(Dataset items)
────────────────────
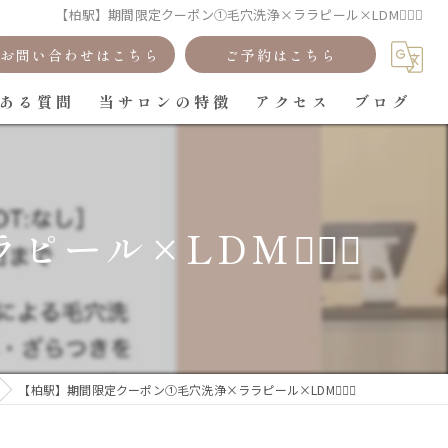
【柏駅】期間限定クーポン①毛穴洗浄×ララピール×LDM🧏🏻‍♀️
お問い合わせはこちら
ご予約はこちら
ある質問
当サロンの特徴
アクセス
ブログ
フェイシャルエステ
痩身
×LDM🧏🏻‍♀️
メンズ
ヘッドスパ
骨格矯正
【柏駅】期間限定クーポン①毛穴洗浄×ララピール×LDM🧏🏻‍♀️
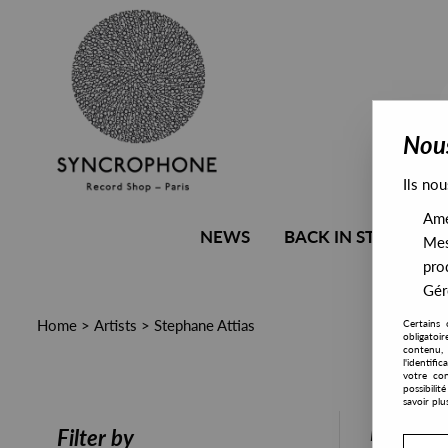
Nous
Ils nou
Amél
NEWS
BACK IN STOCK
Mes
pro
Gére
Home
>
Artists
>
Stephane Attias
Certains 
obligatoi
contenu, 
l'identifi
votre con
possibili
savoir plu
PRESALE
Filter by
────────────────────
Type out the data above again exactly as written, minus the images.

Expected answer:
【柏駅】期間限定クーポン①毛穴洗浄×ララピール×LDM🧏🏻‍♀️
お問い合わせはこちら
ご予約はこちら
ある質問
当サロンの特徴
アクセス
ブログ
フェイシャルエステ
痩身
×LDM🧏🏻‍♀️
メンズ
ヘッドスパ
骨格矯正
【柏駅】期間限定クーポン①毛穴洗浄×ララピール×LDM🧏🏻‍♀️
Nous
Ils nou
Amél
NEWS
BACK IN STOCK
Mes
pro
Gére
Home
>
Artists
>
Stephane Attias
Certains 
obligatoi
contenu, 
l'identifi
votre con
possibili
savoir plu
PRESALE
Filter by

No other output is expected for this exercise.